‘Big deals’ as lever
So what exactly is open access? Why is it so important? How are the negotiations going with the eight large national and international publishers, and with what result?
Why open access?
The results of scientific research are published in scientific journals of large national and international publishers such as Elsevier, Springer, Wiley and Sage. Scientific journals have high subscription costs, leaving only financially strong institutions such as universities and hospitals able to afford access. Other interested parties, such as teachers, patients, policymakers or SMEs, often do not have unrestricted access.
Dutch universities believe that everyone should have open access to science. After all, most research is publicly funded. Open access allows researchers to disseminate their results to a wider audience, which is something that can benefit society. For example, open access allows doctors, practitioners and patients to access the latest developments in treatment methods. Open access also helps companies develop and apply innovations, and allows teachers and students to more easily utilise scientific knowledge in their classes and assignments. Moreover, open access knows no geographical boundaries, meaning scientists and academics in developing countries can also have access to the latest scientific findings.
Routes to open access: gold or green
There are two key routes to open access: the green and the gold route. The green route assumes that the author will make their work public themselves, by depositing the manuscript in a repository (a freely accessible database) of some kind. This is already possible at all Dutch universities. Publishers allow this, but often employ a waiting period, an embargo period, which varies per magazine. You have to pay for quick access to the documents. People who are patient get free access.
In the gold route publications are made available, on an open access basis, via the websites of the publishers. The subscription model is replaced by a model in which the researcher pays an article processing charge (APC) to get their article published in a magazine. After publication, it is then accessible to everyone online for free. Publishers such as BioMed Central, Public Library of Science (PLOS) and Frontiers are already working in this way. Many publishers also offer an intermediate form of open access: ‘hybrid journals’. These journals have a hybrid form, in which some of the articles are available only to subscribers, while others can be accessed by everyone.

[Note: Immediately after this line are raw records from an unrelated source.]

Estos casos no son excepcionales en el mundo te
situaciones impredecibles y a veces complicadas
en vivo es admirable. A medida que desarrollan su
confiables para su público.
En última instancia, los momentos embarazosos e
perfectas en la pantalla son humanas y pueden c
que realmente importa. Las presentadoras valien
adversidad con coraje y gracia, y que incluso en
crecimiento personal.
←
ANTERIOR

Multiple stakeholders, different preferences
The Dutch government is strongly in favour of open access. State Secretary Dekker wants to work towards 100% open access publications in the Netherlands by 2024, as he announced in his letter to the Lower House of the Dutch Parliament of November 15, 2013. The Netherlands has opted for the gold route. The UK has also chosen the gold route. On the other hand, countries such as Germany, Denmark and the US have actually chosen for the green route. The EU Framework Programme for Research and Innovation, ‘Horizon 2020’, has also shown ‘a slight preference’ for the green route.

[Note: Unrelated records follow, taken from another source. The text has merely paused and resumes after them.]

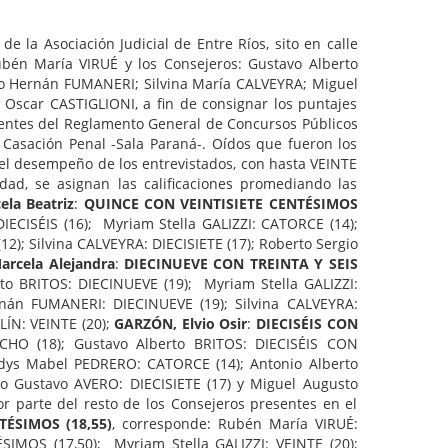
e la Asociación Judicial de Entre Ríos, sito en calle
én María VIRUÉ y los Consejeros: Gustavo Alberto
o Hernán FUMANERI; Silvina María CALVEYRA; Miguel
Oscar CASTIGLIONI, a fin de consignar los puntajes
guientes del Reglamento General de Concursos Públicos
 Casación Penal -Sala Paraná-. Oídos que fueron los
ar el desempeño de los entrevistados, con hasta VEINTE
idad, se asignan las calificaciones promediando las
la Beatriz
:
QUINCE CON VEINTISIETE CENTÉSIMOS
ECISÉIS (16); Myriam Stella GALIZZI: CATORCE (14);
); Silvina CALVEYRA: DIECISIETE (17); Roberto Sergio
arcela Alejandra
:
DIECINUEVE CON TREINTA Y SEIS
to BRITOS: DIECINUEVE (19); Myriam Stella GALIZZI:
nán FUMANERI: DIECINUEVE (19); Silvina CALVEYRA:
ÍN: VEINTE (20);
GARZÓN, Elvio Osir
:
DIECISÉIS CON
OCHO (18); Gustavo Alberto BRITOS: DIECISÉIS CON
adys Mabel PEDRERO: CATORCE (14); Antonio Alberto
io Gustavo AVERO: DIECISIETE (17) y Miguel Augusto
or parte del resto de los Consejeros presentes en el
ÉSIMOS (18,55)
, corresponde: Rubén María VIRUÉ:
MOS (17,50); Myriam Stella GALIZZI: VEINTE (20);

The Association of Universities in the Netherlands (VSNU) supports this choice for the gold route. According to the VSNU, ‘green’ is a good addition to the options that are currently already available, and a good intermediate step, but not the sustainable solution that is needed, as the gold route is expected to replace the current publishing model in time.
‘Big deals’ as lever
In their struggle for open access, universities make use of the negotiations they are conducting with the big publishing houses regarding magazine subscriptions, which are also known as ‘big deal’ negotiations. For around ten years, these subscriptions have been offered by the publishers in package deals. VSNU negotiators have indicated that universities will only extend expiring contracts under the condition that publishers are willing to take serious steps towards open access.
Publishers have responded variably, because open access constitutes a dramatic change to the existing business model. Nevertheless, it has been possible to reach agreements with a number of publishers, such as Springer, Wiley and Sage. An agreement was also reached with Elsevier, even though it initially seemed that negotiations had stalled so badly that a boycott of Elsevier publications was being considered.
The result: the Netherlands is on track
The recent agreement with Elsevier constitutes a significant step towards open access. A framework agreement was reached on December 10th, 2015. It was agreed to increase the number of Dutch open access publications in Elsevier journals to 20% in three years. Prior to this, similar agreements were also reached with Springer and Sage. Promising talks are currently underway with a number of other publishers.
The Dutch government wants 100% of scientific publications to be open access by 2024. Steps have already been taken with the big publishers (which together account for 70 to 80% of sales in the Dutch market) to achieve this goal. The UKB and SURF are conducting similar negotiations with the other publishers. As an interim conclusion, the Netherlands is definitely on track.